In July of this past year, the Huffington Post reported:
The U.S. Department of Education’s Office for Civil Rights is investigating 124 colleges and universities and 40 elementary and secondary schools over how they have handled sexual assault among students.
As of July 22, the federal agency was conducting 140 investigations at 124 higher education institutions for possible violations of Title IX in their handling of sexual assault, according to information the Education Department provided to The Huffington Post. Meanwhile, 41 similar investigations are taking place at 40 local K-12 schools and school districts.
There are reports of mishandling of sexual assault cases, disciplinary procedures that amount to slaps on the wrist for perpetrators, and hesitation to involve law enforcement, often because of concerns over the impact on institutional reputation.
As these investigations move forward, groups are also experimenting with new tools to prevent campus sexual assaults, including mandatory trainings that teach consent.
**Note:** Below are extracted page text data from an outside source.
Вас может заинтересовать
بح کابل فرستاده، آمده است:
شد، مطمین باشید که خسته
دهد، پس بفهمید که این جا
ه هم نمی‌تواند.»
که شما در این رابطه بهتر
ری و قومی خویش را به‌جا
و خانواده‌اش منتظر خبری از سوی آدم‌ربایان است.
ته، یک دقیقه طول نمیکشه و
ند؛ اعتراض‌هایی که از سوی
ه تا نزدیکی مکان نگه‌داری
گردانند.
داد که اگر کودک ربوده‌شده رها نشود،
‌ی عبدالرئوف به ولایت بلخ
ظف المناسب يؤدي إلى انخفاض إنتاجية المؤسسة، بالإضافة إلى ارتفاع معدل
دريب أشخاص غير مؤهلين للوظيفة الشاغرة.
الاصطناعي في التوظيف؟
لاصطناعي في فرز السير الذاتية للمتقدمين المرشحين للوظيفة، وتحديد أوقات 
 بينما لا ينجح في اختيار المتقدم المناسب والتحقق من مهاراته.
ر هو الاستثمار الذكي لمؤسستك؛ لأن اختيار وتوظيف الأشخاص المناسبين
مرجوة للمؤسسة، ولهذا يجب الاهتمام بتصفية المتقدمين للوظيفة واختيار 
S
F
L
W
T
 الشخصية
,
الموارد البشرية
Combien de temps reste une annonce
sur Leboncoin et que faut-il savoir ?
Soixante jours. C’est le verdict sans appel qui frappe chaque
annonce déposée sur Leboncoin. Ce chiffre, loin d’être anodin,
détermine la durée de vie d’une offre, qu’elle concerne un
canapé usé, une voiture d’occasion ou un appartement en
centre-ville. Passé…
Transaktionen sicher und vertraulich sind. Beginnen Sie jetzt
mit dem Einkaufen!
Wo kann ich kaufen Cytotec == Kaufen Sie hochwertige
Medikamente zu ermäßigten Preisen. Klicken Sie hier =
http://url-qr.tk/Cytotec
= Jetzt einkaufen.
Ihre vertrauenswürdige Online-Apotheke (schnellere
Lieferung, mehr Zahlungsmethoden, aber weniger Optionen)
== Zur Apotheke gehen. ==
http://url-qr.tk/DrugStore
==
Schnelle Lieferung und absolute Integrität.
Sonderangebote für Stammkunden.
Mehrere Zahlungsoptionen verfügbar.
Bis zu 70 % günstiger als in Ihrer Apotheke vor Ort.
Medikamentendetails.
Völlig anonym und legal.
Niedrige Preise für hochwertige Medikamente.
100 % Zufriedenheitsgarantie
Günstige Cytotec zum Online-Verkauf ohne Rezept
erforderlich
A recent New York Times article explored some of these efforts at campus education.
But in real life — and, ever more frequently, on college campuses — what constitutes consent is wildly more complicated. Sometimes one person initiates; other times it’s both; still other times it’s hard to tell. Sometimes one party wants to engage in part of the sex act but not all of it; other times a person may consent to doing one thing at one moment, only to withdraw that consent as the thing actually begins to happen.
The challenge is that it’s not totally clear whether improving understanding and use of the principles of consent will actually change the sexual assault landscape. The article continues:
No, most rape is not the result of a misunderstanding. To the contrary, one-fourth to two-thirds of rapists are serial attackers, studies show. And yet how we understand consent has been at the core of a number of recent rape cases, and it is a focus of a growing field of study. When it comes to young people today, and college, and hooking up, and drinking, and rape culture, and consent, there’s enough confusion that the services of people like Mr. Kalin are in high demand.
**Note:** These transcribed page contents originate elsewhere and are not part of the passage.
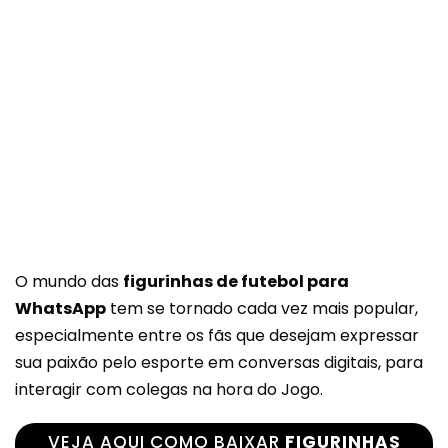
O mundo das
figurinhas de futebol para
WhatsApp
tem se tornado cada vez mais popular,
especialmente entre os fãs que desejam expressar
sua paixão pelo esporte em conversas digitais, para
interagir com colegas na hora do Jogo.
VEJA AQUI COMO BAIXAR
FIGURINHAS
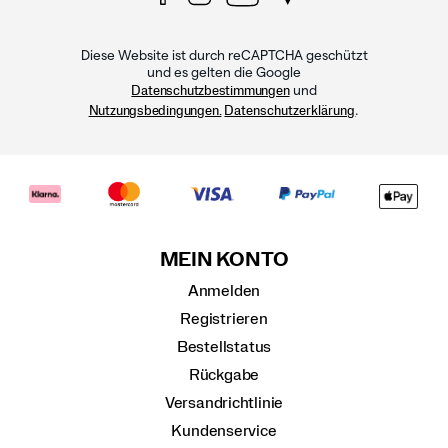
Diese Website ist durch reCAPTCHA geschützt
und es gelten die Google
und
Datenschutzbestimmungen
.
Nutzungsbedingungen.
Datenschutzerklärung
MEIN KONTO
Anmelden
Registrieren
Bestellstatus
Rückgabe
Versandrichtlinie
Kundenservice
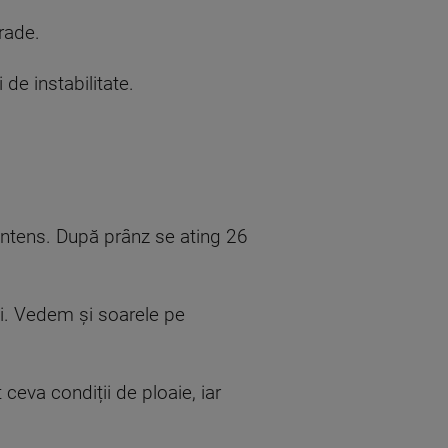
grade.
 de instabilitate.
t intens. După prânz se ating 26
ii. Vedem și soarele pe
ceva condiții de ploaie, iar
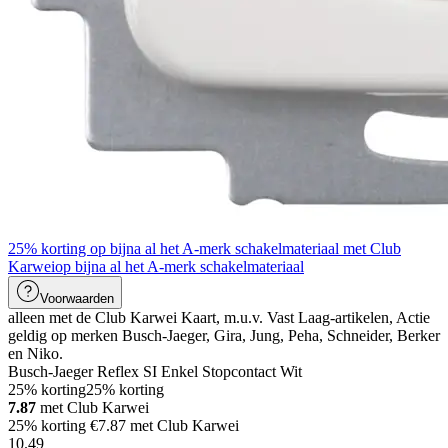
25% korting op bijna al het A-merk schakelmateriaal met Club
Karwei
op bijna al het A-merk schakelmateriaal
Voorwaarden
alleen met de Club Karwei Kaart, m.u.v. Vast Laag-artikelen, Actie
geldig op merken Busch-Jaeger, Gira, Jung, Peha, Schneider, Berker
en Niko.
Busch-Jaeger Reflex SI Enkel Stopcontact Wit
25% korting
25% korting
7.87
met Club Karwei
25% korting €7.87 met Club Karwei
10
.
49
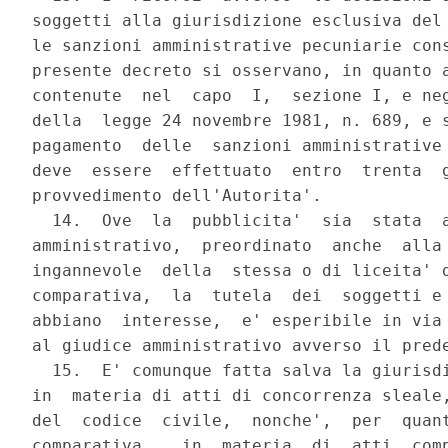
soggetti alla giurisdizione esclusiva del 
le sanzioni amministrative pecuniarie cons
presente decreto si osservano, in quanto a
contenute  nel  capo  I,  sezione I, e neg
della  legge 24 novembre 1981, n. 689, e s
pagamento  delle  sanzioni amministrative 
deve  essere  effettuato  entro  trenta  g
provvedimento dell'Autorita'.

  14.  Ove  la  pubblicita'  sia  stata  a
amministrativo,  preordinato  anche  alla 
ingannevole  della  stessa o di liceita' d
comparativa,  la  tutela  dei  soggetti e 
abbiano  interesse,  e' esperibile in via 
al giudice amministrativo avverso il prede
  15.  E' comunque fatta salva la giurisdi
in  materia di atti di concorrenza sleale,
del  codice  civile,  nonche',  per  quant
comparativa,   in  materia  di  atti  comp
Kalin, the founder of Party for Consent, the program detailed in this article, started the work when he was a sophomore at Colby College. There are a number of men working as leaders in this field, particularly when it comes to talking to other men about sexual assault.
Michael Kimmel, whom The Atlantic deemed the “Bro Whisperer” in their February 2015 article, is another leading male voice. A sociologist with a focus on studying masculinity, Kimmel had this to say to The Atlantic about preventing rape:
He also argues that antirape efforts need to speak more directly to men than they have in the past. For one thing, he says, it helps if a big man on campus is the one leading a rape-prevention crusade. One of the founding members of the long-running Harvard Men Against Rape group, for example, was a popular football player, and Jonathan Kalin was a well-liked basketball star at Colby. Deploying humor doesn’t hurt, either. Kimmel praises a campaign that has put splash guards proclaiming “You hold the power to stop rape in your hand” in urinals at various universities.
Of course women have also been taking the lead for decades in addressing this issue, with long-time organizing of Take Back the Night events on college campuses, and pushing back against the same violations that the Department of Education is now investigating.